(OBJECTIVE A):
From the computer system description, reproduce the passage starting with "In alternative implementations, secondary" and going on through "522 to computer system 500.".

The following description of a general purpose computer system is provided for completeness. The present invention can be implemented in hardware, or as a combination of software and hardware. Consequently, the invention may be implemented in the environment of a computer system or other processing system. An example of such a computer system 500 is shown in FIG. 5. In the present invention, all of the signal processing blocks depicted in FIG. 1, for example, can execute on one or more distinct computer systems 500, to implement the various methods of the present invention. The computer system 500 includes one or more processors, such as processor 504. Processor 504 can be a special purpose or a general purpose digital signal processor. The processor 504 is connected to a communication infrastructure 506 (for example, a bus or network). Various software implementations are described in terms of this exemplary computer system. After reading this description, it will become apparent to a person skilled in the art how to implement the invention using other computer systems and/or computer architectures.
Computer system 500 also includes a main memory 505, preferably random access memory (RAM), and may also include a secondary memory 510. The secondary memory 510 may include, for example, a hard disk drive 512 and/or a removable storage drive 514, representing a floppy disk drive, a magnetic tape drive, an optical disk drive, etc. The removable storage drive 514 reads from and/or writes to a removable storage unit 515 in a well known manner. Removable storage unit 515, represents a floppy disk, magnetic tape, optical disk, etc. which is read by and written to by removable storage drive 514. As will be appreciated, the removable storage unit 515 includes a computer usable storage medium having stored therein computer software and/or data.
In alternative implementations, secondary memory 510 may include other similar means for allowing computer programs or other instructions to be loaded into computer system 500. Such means may include, for example, a removable storage unit 522 and an interface 520. Examples of such means may include a program cartridge and cartridge interface (such as that found in video game devices), a removable memory chip (such as an EPROM, or PROM) and associated socket, and other removable storage units 522 and interfaces 520 which allow software and data to be transferred from the removable storage unit 522 to computer system 500.
Computer system 500 may also include a communications interface 524. Communications interface 524 allows software and data to be transferred between computer system 500 and external devices. Examples of communications interface 524 may include a modem, a network interface (such as an Ethernet card), a communications port, a PCMCIA slot and card, etc. Software and data transferred via communications interface 524 are in the form of signals 525 which may be electronic, electromagnetic, optical or other signals capable of being received by communications interface 524. These signals 525 are provided to communications interface 524 via a communications path 526. Communications path 526 carries signals 525 and may be implemented using wire or cable, fiber optics, a phone line, a cellular phone link, an RF link and other communications channels. Examples of signals that may be transferred over interface 524 include: signals and/or parameters to be coded and/or decoded such as speech and/or audio signals and bit stream representations of such signals; any signals/parameters resulting from the encoding and decoding of speech and/or audio signals; signals not related to speech and/or audio signals that are to be processed using the techniques described herein.

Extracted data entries
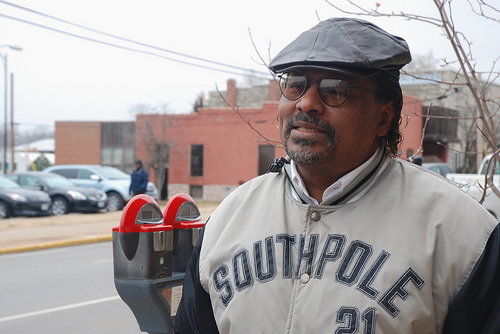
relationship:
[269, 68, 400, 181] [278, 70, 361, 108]
man has glasses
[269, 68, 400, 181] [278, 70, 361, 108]
man wearing sunglasses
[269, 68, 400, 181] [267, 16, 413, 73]
man wearing hat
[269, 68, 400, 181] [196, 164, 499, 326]
man wearing jacket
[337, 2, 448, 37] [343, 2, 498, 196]
branch on tree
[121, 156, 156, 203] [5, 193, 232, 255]
person on sidewalk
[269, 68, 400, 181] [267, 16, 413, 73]
man has hat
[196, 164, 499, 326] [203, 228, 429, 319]
jacket has words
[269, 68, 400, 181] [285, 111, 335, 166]
man has goatee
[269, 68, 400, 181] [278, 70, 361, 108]
man wearing glasses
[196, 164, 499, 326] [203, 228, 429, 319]
jacket says southpole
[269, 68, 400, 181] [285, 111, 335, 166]
man has facial hair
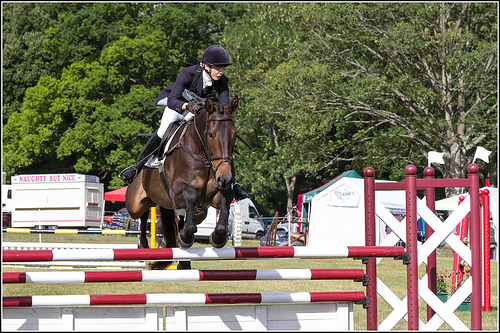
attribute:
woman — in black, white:
[149, 22, 235, 167]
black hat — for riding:
[195, 43, 263, 82]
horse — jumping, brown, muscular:
[144, 121, 235, 248]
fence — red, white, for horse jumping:
[17, 243, 376, 332]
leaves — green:
[394, 49, 407, 59]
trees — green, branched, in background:
[350, 17, 499, 159]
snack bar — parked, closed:
[9, 166, 105, 232]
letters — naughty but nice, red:
[12, 171, 91, 192]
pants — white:
[156, 108, 176, 135]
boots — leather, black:
[129, 139, 155, 165]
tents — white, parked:
[307, 185, 410, 249]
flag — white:
[472, 134, 488, 160]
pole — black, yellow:
[16, 226, 151, 239]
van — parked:
[193, 201, 288, 229]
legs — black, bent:
[159, 181, 246, 243]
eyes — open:
[209, 120, 241, 140]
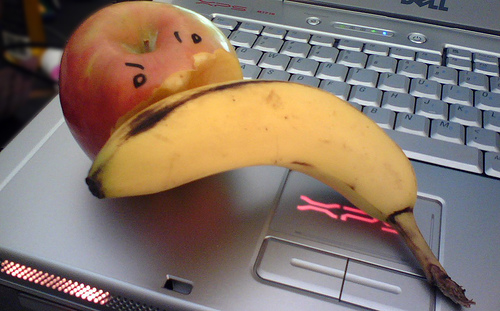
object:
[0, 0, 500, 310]
laptop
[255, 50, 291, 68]
black letters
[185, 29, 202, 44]
eyes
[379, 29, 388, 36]
light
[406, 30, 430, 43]
button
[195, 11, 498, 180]
keyboard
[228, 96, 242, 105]
spot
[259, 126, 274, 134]
spot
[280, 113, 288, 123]
spot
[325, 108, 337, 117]
spot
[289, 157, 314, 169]
spot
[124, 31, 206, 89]
marks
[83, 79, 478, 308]
banana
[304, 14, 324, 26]
power buttons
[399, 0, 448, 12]
dell laptop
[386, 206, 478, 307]
banana stem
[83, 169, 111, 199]
banana end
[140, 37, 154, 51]
apple stem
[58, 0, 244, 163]
apple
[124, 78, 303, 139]
banana marks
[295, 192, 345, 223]
pink letters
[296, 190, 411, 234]
xps on trackpad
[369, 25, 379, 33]
light on laptop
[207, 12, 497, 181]
silver keys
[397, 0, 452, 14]
dell logo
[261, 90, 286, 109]
banana spots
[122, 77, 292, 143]
brown streak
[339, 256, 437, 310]
mouse buttons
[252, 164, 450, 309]
touch pad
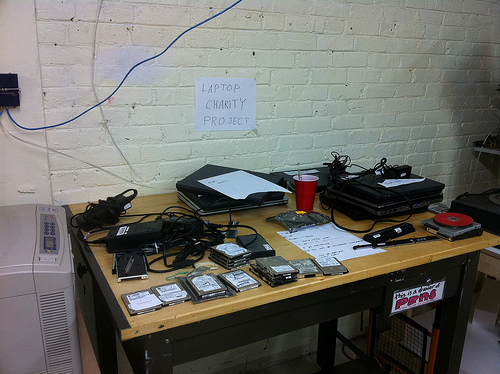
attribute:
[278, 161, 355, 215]
cup — red, plastic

(OBJECTIVE B):
Write out the rows word for word, starting with the first row and going on through the line with "branch on tree". Leave the pictures out of the answer.

(CORRECT RESPONSE A):
In alternative implementations, secondary memory 510 may include other similar means for allowing computer programs or other instructions to be loaded into computer system 500. Such means may include, for example, a removable storage unit 522 and an interface 520. Examples of such means may include a program cartridge and cartridge interface (such as that found in video game devices), a removable memory chip (such as an EPROM, or PROM) and associated socket, and other removable storage units 522 and interfaces 520 which allow software and data to be transferred from the removable storage unit 522 to computer system 500.

(CORRECT RESPONSE B):
relationship:
[269, 68, 400, 181] [278, 70, 361, 108]
man has glasses
[269, 68, 400, 181] [278, 70, 361, 108]
man wearing sunglasses
[269, 68, 400, 181] [267, 16, 413, 73]
man wearing hat
[269, 68, 400, 181] [196, 164, 499, 326]
man wearing jacket
[337, 2, 448, 37] [343, 2, 498, 196]
branch on tree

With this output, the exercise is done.